En una de las mejores piezas de cámara del cine de los últimos años, Manoel de Oliveira escenifica un relato de Eça de Queirós y anuncia con ella la relevancia de toda su obra.
A sus 101 años, el director luso dirige una pequeña película de gran valor. Apenas una hora de duración le bastan al autor para expresar, con exquisita delicadeza y maravillosa planificación, un cuento pasional y de tono fabulesco, repleto de resonancias que no dejan de hacer acto de aparición a lo largo de un metraje de exquisita brevedad.

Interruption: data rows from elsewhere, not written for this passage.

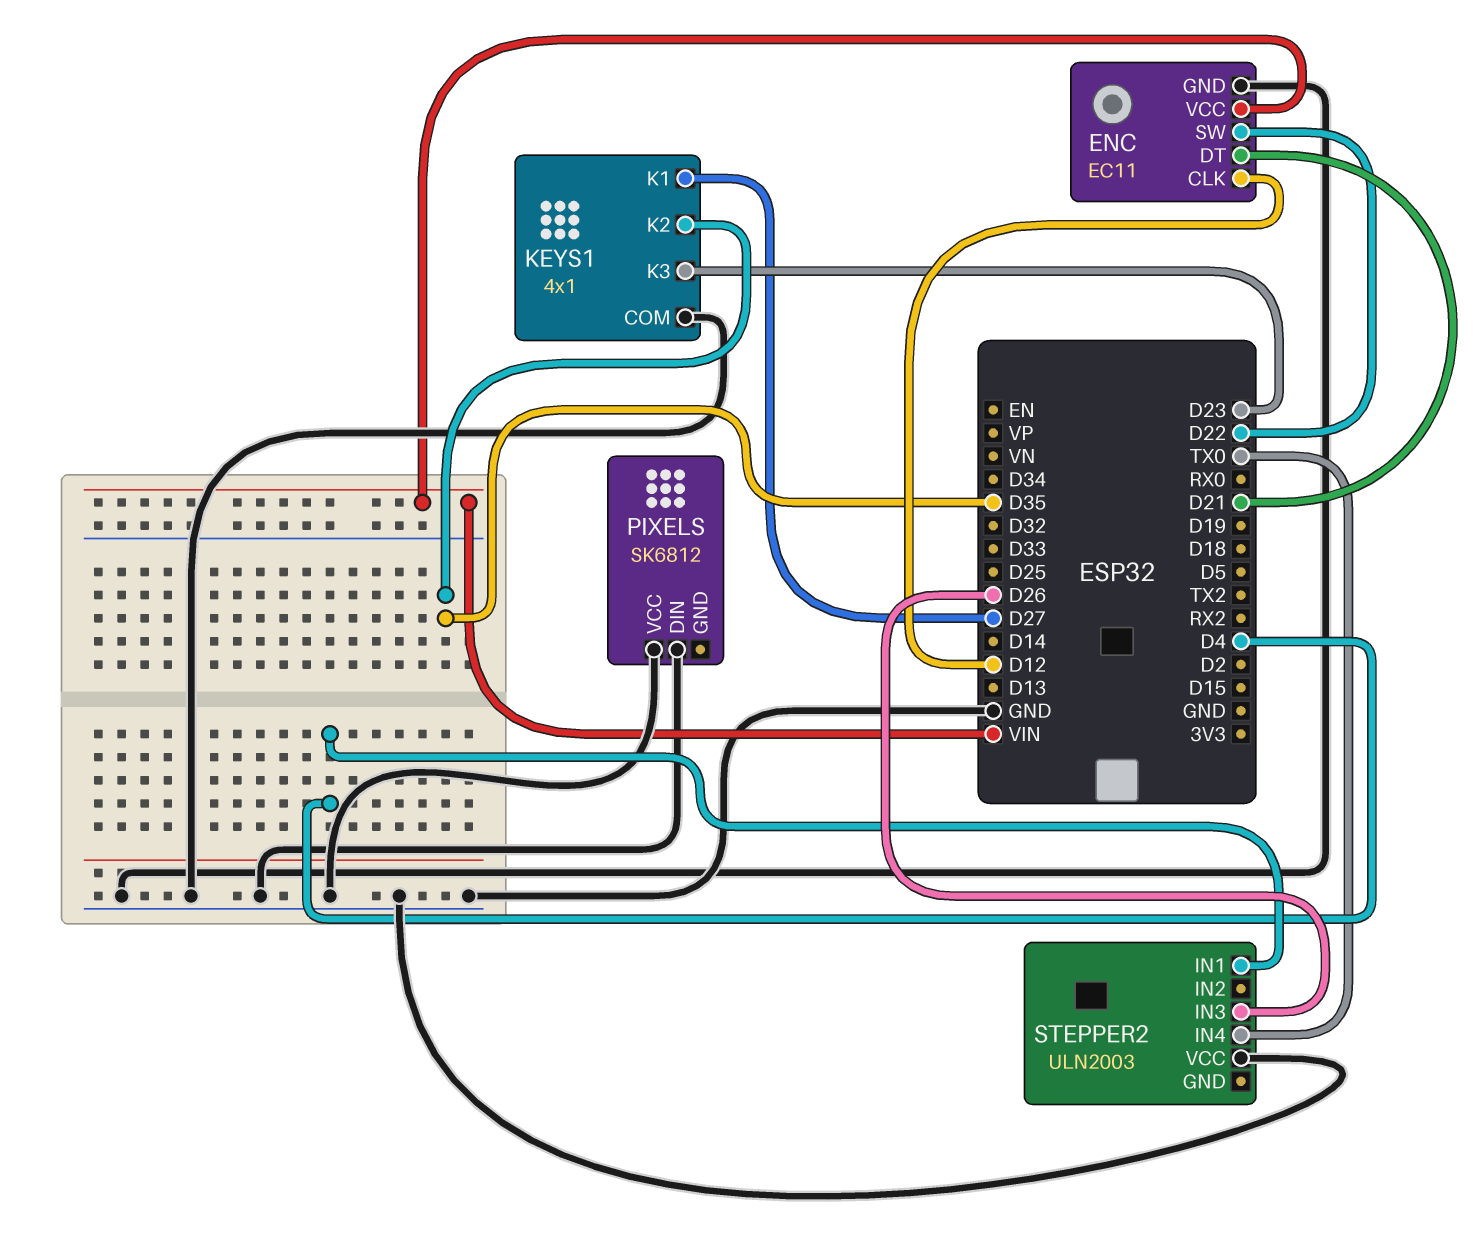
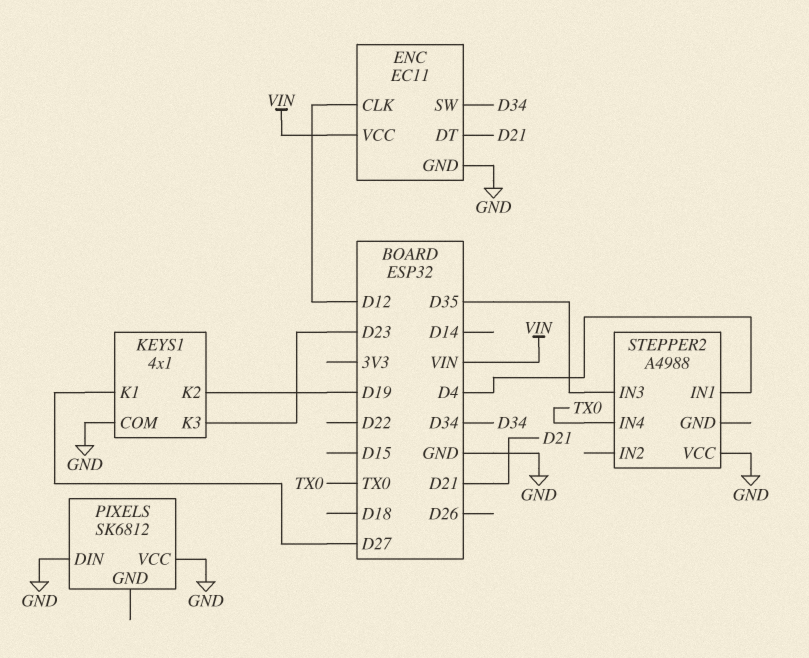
ENC pin SW: D22 -> D34
KEYS1 pin K2: D35 -> D19
STEPPER2: ULN2003 -> A4988
STEPPER2 pin IN3: D26 -> D35

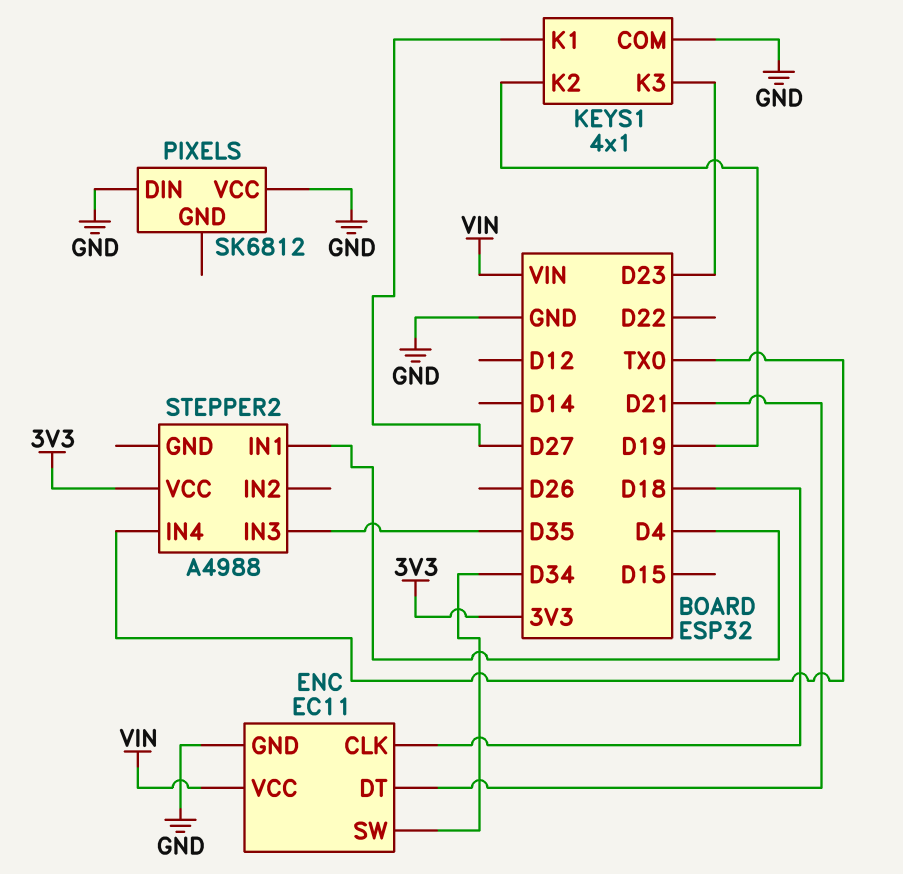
ENC pin CLK: D12 -> D18
STEPPER2 pin VCC: GND -> 3V3

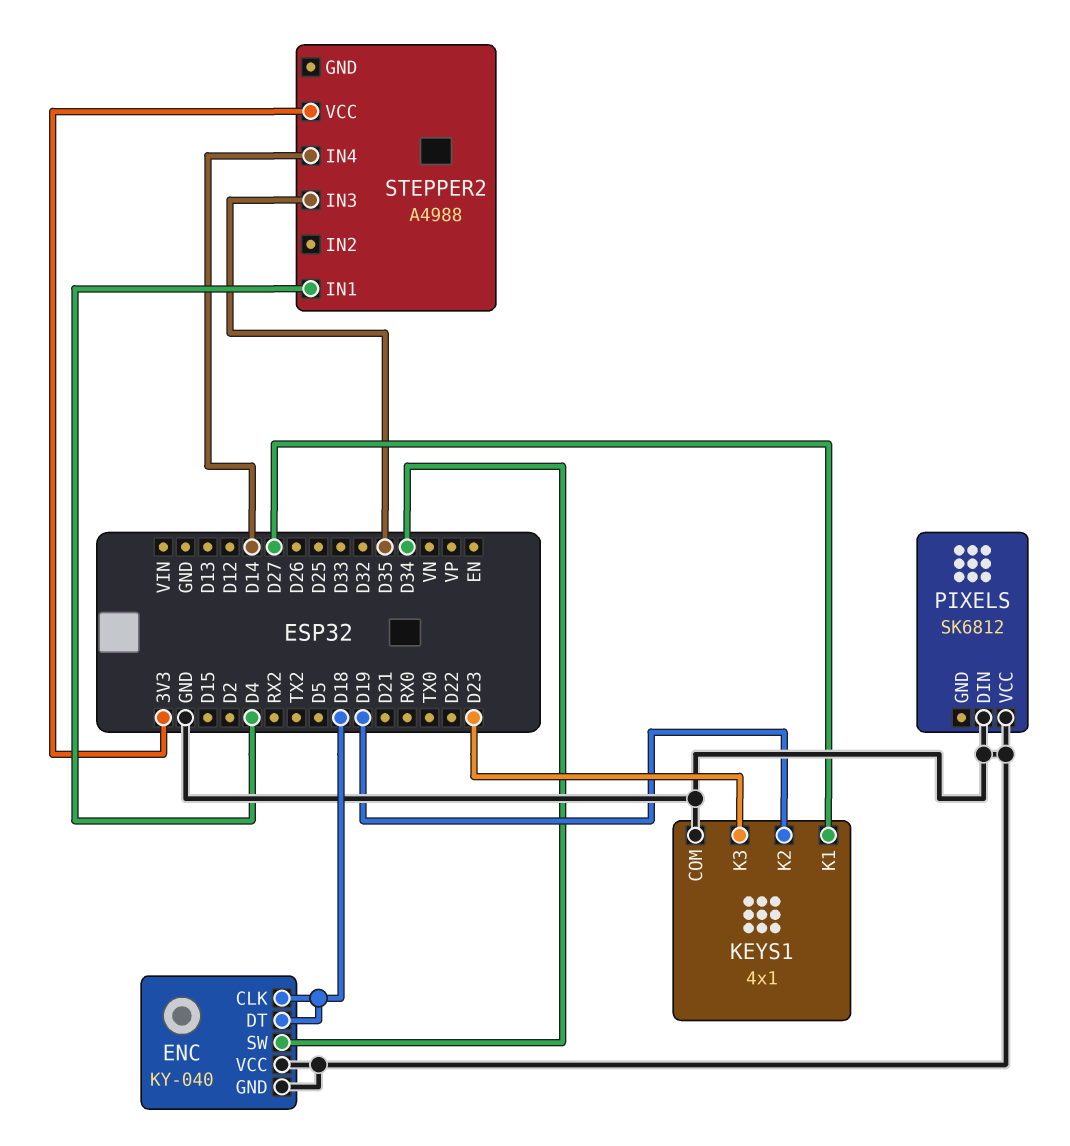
ENC: EC11 -> KY-040
ENC pin DT: D21 -> D18
ENC pin VCC: VIN -> GND
STEPPER2 pin IN4: TX0 -> D14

La referencia al escritor del cuento es evidente, pero también aparecen la música de Debussy, o los poemas de Pessoa, para recordarnos que el propio filme no es más que otro breve instante de evocación poética, que bien podría desfilar como un suspiro discursivo más en esa casa donde la representación artística se pasea con agradable diversidad.
En ese pequeño relato, Kafka también es evocado a través de los acontecimientos y de las situaciones concretas, y la pintura está presente en cada momento de la puesta en escena, tallada a partir de lo que se podría decir que son esbozos pictóricos, planos de belleza incólume que Oliveira retrata con la sencillez que le caracteriza.
Se trata pues, de la obra de un hombre ya centenario que sabe bien que el cine tiene poder discursivo cuando es capaz de dialogar con las otras artes, y aquí lo hace mejor que nunca, a través de una historia bien sencilla, cuyo tono fabulesco alcanza una relevancia portentosa.
Cine de la sencillez, elogio de la belleza, reivindicación del arte y de sus espacios de representación en el mundo contemporáneo, reflexión acerca de la traición de la belleza superficial y de los poderes de la obsesión, la pequeña pieza cinematográfica se descubre como un artefacto con una capacidad de reflexión asombrosa.
Cine pequeño e íntimo, apenas visible, de una brevedad lúcida, casi insultante, repleto de planos hermosos e impregnados de una relación constante con las artes, que da la oportunidad de respirar el presente a una historia de otro tiempo.